A single number is required: how many lines in the entries hold the word "diseño".
━━━━━ Supplied data
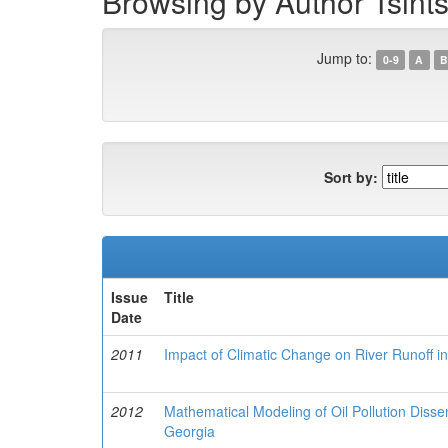
Browsing by Author Tsint
Jump to:
0-9
A
B
Sort by:
Issue
Title
Date
2011
Impact of Climatic Change on River Runoff i
2012
Mathematical Modeling of Oil Pollution Diss
Georgia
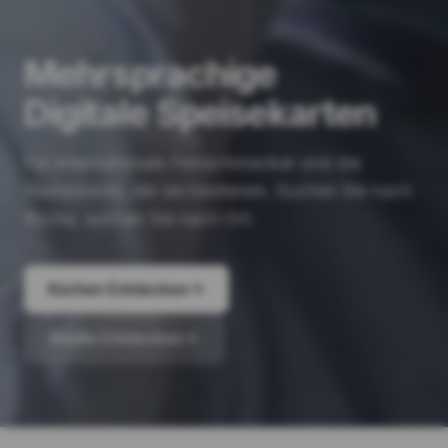
Mehrsprachige
Digitale Speisekarten
Für internationale Feinschmecker und die
Restaurants, die sie bedienen. Suchen Sie nach
Küche, suchen Sie nach Ort.
Küchen Entdecken
Städte Entdecken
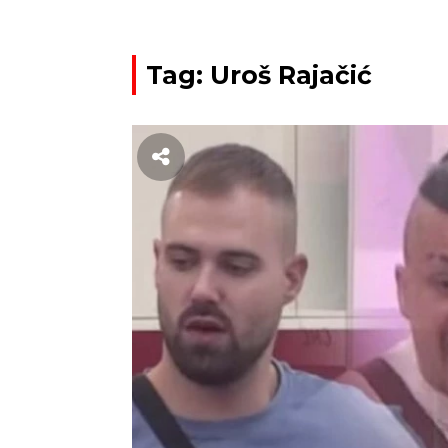
Tag: Uroš Rajačić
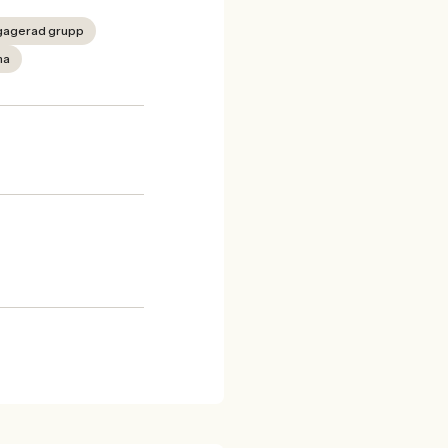
engagerad grupp
ma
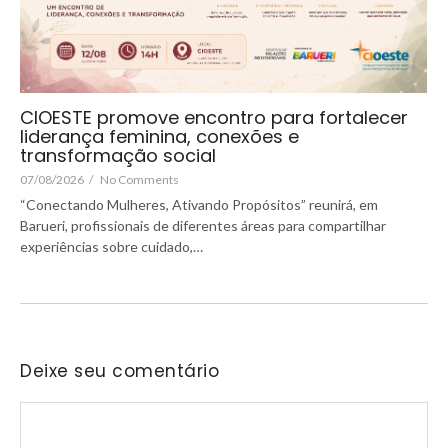
CIOESTE promove encontro para fortalecer
liderança feminina, conexões e
transformação social
07/08/2026
/
No Comments
“Conectando Mulheres, Ativando Propósitos” reunirá, em
Barueri, profissionais de diferentes áreas para compartilhar
experiências sobre cuidado,…
Deixe seu comentário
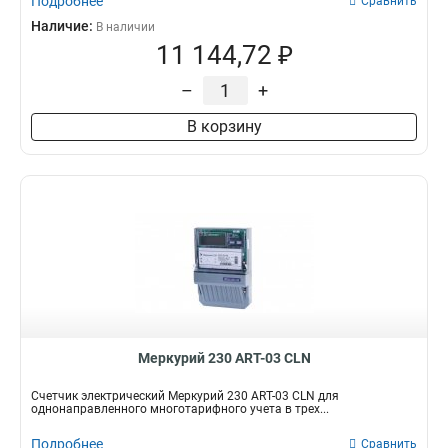
Подробнее
Сравнить
Наличие:
В наличии
11 144,72 ₽
–
+
В корзину
Меркурий 230 АRT-03 СLN
Счетчик электрический Меркурий 230 АRT-03 СLN для
однонаправленного многотарифного учета в трех...
Подробнее
Сравнить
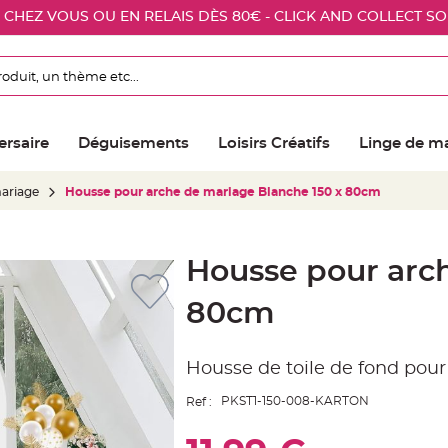
E CHEZ VOUS OU EN RELAIS DÈS 80€ - CLICK AND COLLECT S
ersaire
Déguisements
Loisirs Créatifs
Linge de m
ariage
Housse pour arche de mariage Blanche 150 x 80cm
Housse pour arc
80cm
Housse de toile de fond pou
PKST1-150-008-KARTON
Ref :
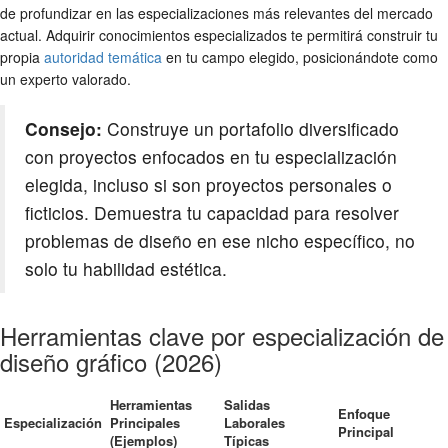
de profundizar en las especializaciones más relevantes del mercado
actual. Adquirir conocimientos especializados te permitirá construir tu
propia
autoridad temática
en tu campo elegido, posicionándote como
un experto valorado.
Consejo:
Construye un portafolio diversificado
con proyectos enfocados en tu especialización
elegida, incluso si son proyectos personales o
ficticios. Demuestra tu capacidad para resolver
problemas de diseño en ese nicho específico, no
solo tu habilidad estética.
Herramientas clave por especialización de
diseño gráfico (2026)
Herramientas
Salidas
Enfoque
Especialización
Principales
Laborales
Principal
(Ejemplos)
Típicas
━━━━━━━━━━
> [Output for this task]
2